We avoided the wilderness I had come by and followed a little path past three large and dirty tents. "Here?" I said.
"Put you in the house. With me. You're no tramp. This way—back door. Through the kitchens. Show you
my
bed."
It was a sofa pushed nearly into a fireplace. Minuet dancers paraded on the cushions in bubbles of frocks the color of grass. Grass underfoot nipped strangely, in knots, out of gaps in the tile. A lobster glow prowled through the windows; some were boarded; here and there a few glass teeth still hung. On the lip of the hearth lay a silken pillow ragged with raveled rosettes. Black enormous surfaces of stoves stretched into mediaeval distances. There was a bad smell—dampness, feces of mice. Wax candles leaned like stalagmites. Under the sofa a heap of charred table-legs. Against a rotting wall something—a cube the size of a cottage, with its door swinging free; perfectly square; gigantic; breathing caged heat: a terrifying refrigerator. "Pantry. Laundry. Back there the bakery. Rows of sinks like-elephant troughs, see 'em? Burned all the bread paddles last winter. Break your heart, hah? All dead and finished. See that clump? Behind you. Right up through. No basement under this part of the house, that's why. The power of grass. Takes over in the end. Gloria was sick on the bus last Monday, you follow?"

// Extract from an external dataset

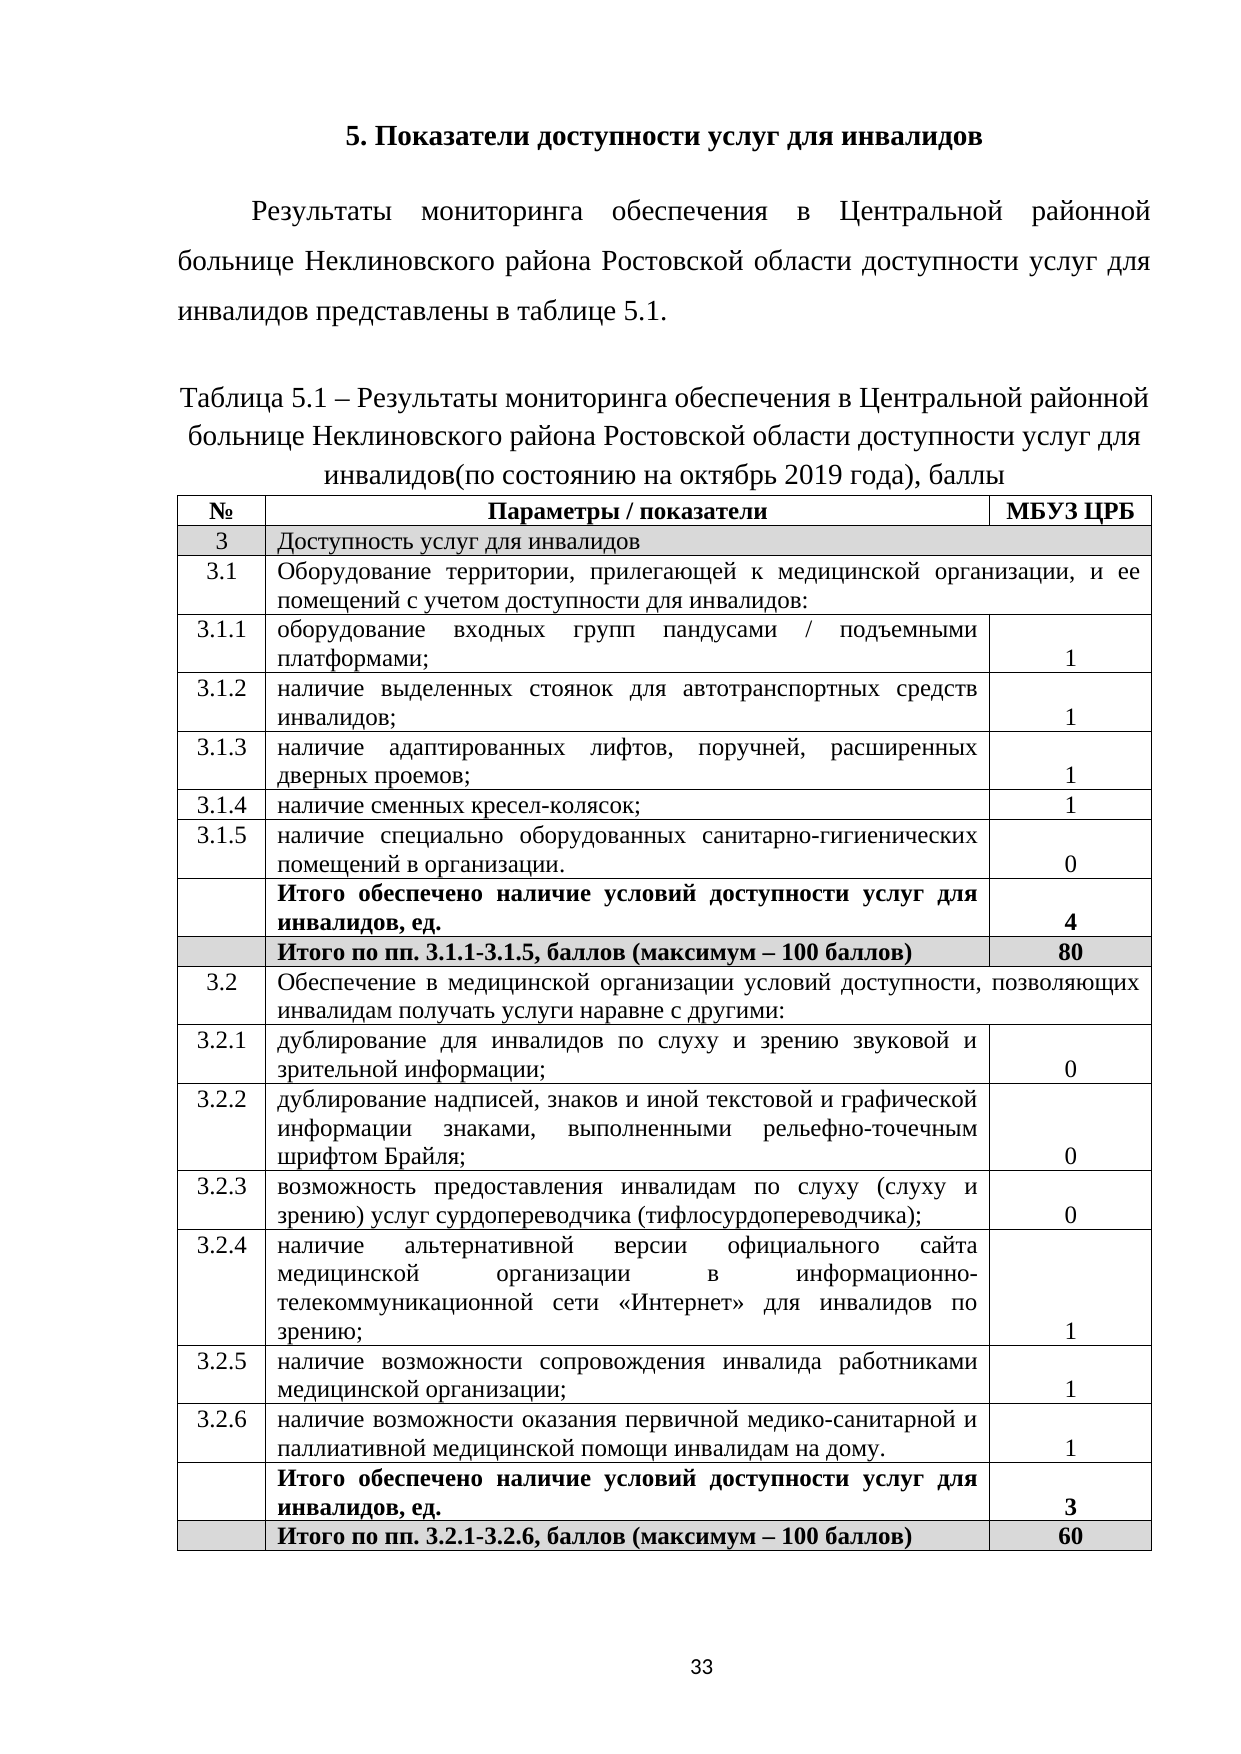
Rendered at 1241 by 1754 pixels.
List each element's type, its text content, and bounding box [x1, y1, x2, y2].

I did not know how to answer.
"Tourist! No? Don't get it? Thought you had Latin. Sic transit gloria mundi as they say. Come on, I'll show you the kings."
The kings matched the kings on the chairs under the trees. Grotesque noses, awkward rough little snarls, wicked wicked foreheads leering with the minute grain of the crafty wood; he went from dark guileful panel to dark ingenious panel of an empty room, empty and immense, empty and inhabited by the heads of kings. He polished wooden foreheads with his wrist-bone. I pursued him through a litter of newspapers and peered upward: "There must be three hundred of 'em—I never counted," but he did not mean the prisms that showered from the chandelier like a brilliant bundle of kaleidoscopes; "see?" he said, "up near the ceiling? That whole row up there? Half a dozen of 'em? Those are the Six Philips of France. Heard of Philip the Fair?—that's the crackpot-looking one: crosseyed. On the other side—there's plenty of light left, come on—those are the Five Philips of Spain. Murderous, hah? The way I understand it the old man imported these walls direct from somebody's Hungarian castle. Filthy-minded old man. These are only the heads—figure for yourself what they would've done with the torsos. Well, come on, 111 show you a piece of filth!"
Now a room larger than the last; a bereft drawing-room plainly; a hall. Sky, zodiac, cherubim and seraphim; trumpets, scrolls, lofty harps encrusting the vault But unlike the room of the kings, this one is furnished. A piano and a sofa. The sofa is identical with the kitchen sofa, only the dancers here wear red boots, red bodices, red waving ribbons. A woolen blanket is folded on the arm. "You sleep here. Quite a little instrument, hah? Ever see anything like it for filth? Works all the same. B flat below middle C nice and dead, but you'd expect that, leather gave out Miracle all the rest are O.K. Sounds like a trapdoor slamming half a mile off." He struck a key: out flew a quick tiny metallic cry. The eighteenth century flocked across the piano's grand flanks—courtiers and courtesans, princes and dogs, orchards and mazy streams, all in gilt and pastel, the buckles gold foil, the wigs all silver, the rouge on every cheek a delicacy of brushwork; and lions on the legs, and bronze claw feet, and green fields and mounted hunters dreaming straight across the music-rack. "Filth!" he said. "More of the same upstairs; sailor's filth."